Open Very Carefully: A Book With Bite!
- Author: Nick Bromley
- Illustrator: Nicola O'Byrne
- Cover artist: O'Byrne
- Language: English
- Genre: Children's picture book
- Published: 2013 (Nosy Crow)
- Publication place: England
- Media type: Print (hardback)
- Pages: 29 (unpaginated)
- ISBN: 9780857630476
- OCLC: 842839196

= Open Very Carefully =

Children's picture book by Nick Bromley and Nicola O'Byrne

Open Very Carefully: A Book With Bite! is a 2013 children's picture book by Nick Bromley and illustrated by Nicola O'Byrne. It is about a crocodile that disrupts a narrator's reading of The Ugly Duckling.

==Reception==
A review in Publishers Weekly of Open Very Carefully wrote "This is a lively read with many prompts for interactivity and a format that makes it a good choice for both lap reads and preschool circle time ...", while Kirkus Reviews called it "A blandly nonthreatening alternative to Emily Gravett’s Wolves (2006) and like encounters with metafictional characters."

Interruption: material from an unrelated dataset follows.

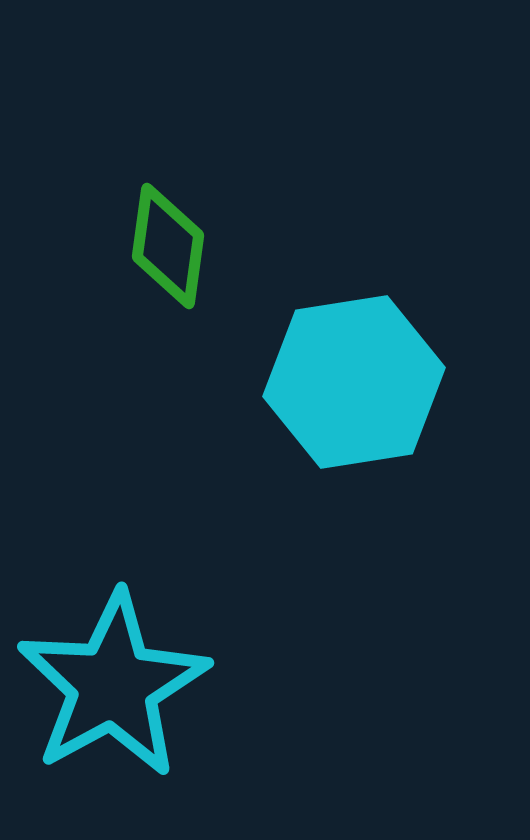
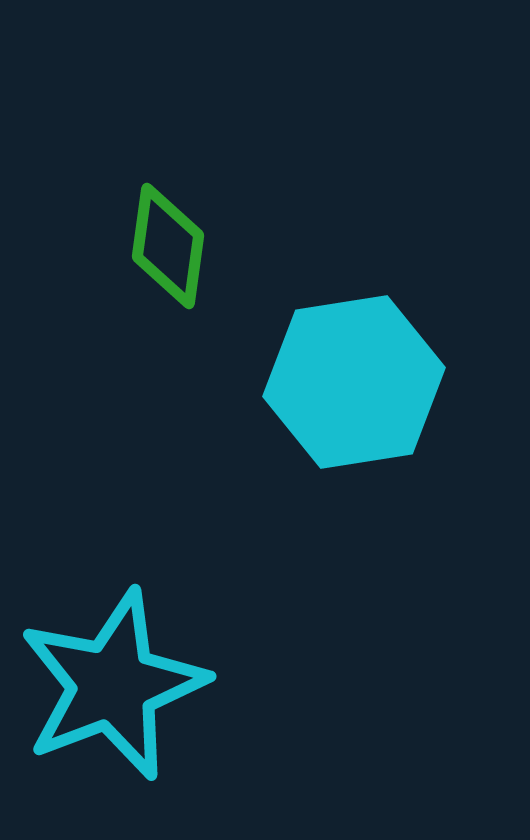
cyan star: rotated 8 degrees clockwise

Open Very Carefully has also been reviewed by Booklist, School Library Journal, Horn Book Guides, and Booktrust.

Some teachers have been concerned that it reinforces stereotypes.

Open Very Carefully won the 2014 Waterstones Children's Book Prize for picture books, was shortlisted for the 2014 UKLA Book Award in the 3 to 6 category, shortlisted for the 2014 Oscar's Book Prize, and longlisted for the 2014 Kate Greenaway Medal.

It appears on the 2015 North Somerset Teachers' Book Award Booklist.